STATED PROBLEM:
Print everything from the start of the rows below down to the line containing "scientific name: Iris pseudacorus", including that line, and copy each line character for character.

GIVEN DATA:
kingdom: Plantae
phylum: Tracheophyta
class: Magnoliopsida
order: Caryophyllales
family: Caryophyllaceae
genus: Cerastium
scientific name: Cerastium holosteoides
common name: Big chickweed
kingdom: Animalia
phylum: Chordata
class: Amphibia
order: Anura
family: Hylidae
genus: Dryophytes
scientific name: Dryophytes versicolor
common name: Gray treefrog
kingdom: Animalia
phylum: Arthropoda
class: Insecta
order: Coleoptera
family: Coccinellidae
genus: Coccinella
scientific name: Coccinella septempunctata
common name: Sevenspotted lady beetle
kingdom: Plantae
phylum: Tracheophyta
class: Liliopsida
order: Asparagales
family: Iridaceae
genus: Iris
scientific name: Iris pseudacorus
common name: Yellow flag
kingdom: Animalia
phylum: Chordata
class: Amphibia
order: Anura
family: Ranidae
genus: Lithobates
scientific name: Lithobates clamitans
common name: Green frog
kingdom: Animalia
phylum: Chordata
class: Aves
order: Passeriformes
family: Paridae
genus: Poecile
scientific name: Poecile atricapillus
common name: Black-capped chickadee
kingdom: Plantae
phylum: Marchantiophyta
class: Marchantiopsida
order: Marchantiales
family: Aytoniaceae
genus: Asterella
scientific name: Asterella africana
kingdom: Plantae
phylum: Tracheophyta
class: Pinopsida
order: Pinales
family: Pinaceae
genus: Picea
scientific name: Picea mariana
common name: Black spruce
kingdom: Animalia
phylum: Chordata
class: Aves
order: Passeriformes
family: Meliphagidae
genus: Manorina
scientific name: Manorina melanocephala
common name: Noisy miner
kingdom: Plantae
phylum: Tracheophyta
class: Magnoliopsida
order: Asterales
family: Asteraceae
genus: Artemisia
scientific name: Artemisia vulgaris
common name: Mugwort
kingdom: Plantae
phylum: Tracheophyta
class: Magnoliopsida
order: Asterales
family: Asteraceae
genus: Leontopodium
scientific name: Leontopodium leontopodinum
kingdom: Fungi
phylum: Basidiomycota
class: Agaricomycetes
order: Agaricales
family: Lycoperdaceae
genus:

TASK OUTPUT:
kingdom: Plantae
phylum: Tracheophyta
class: Magnoliopsida
order: Caryophyllales
family: Caryophyllaceae
genus: Cerastium
scientific name: Cerastium holosteoides
common name: Big chickweed
kingdom: Animalia
phylum: Chordata
class: Amphibia
order: Anura
family: Hylidae
genus: Dryophytes
scientific name: Dryophytes versicolor
common name: Gray treefrog
kingdom: Animalia
phylum: Arthropoda
class: Insecta
order: Coleoptera
family: Coccinellidae
genus: Coccinella
scientific name: Coccinella septempunctata
common name: Sevenspotted lady beetle
kingdom: Plantae
phylum: Tracheophyta
class: Liliopsida
order: Asparagales
family: Iridaceae
genus: Iris
scientific name: Iris pseudacorus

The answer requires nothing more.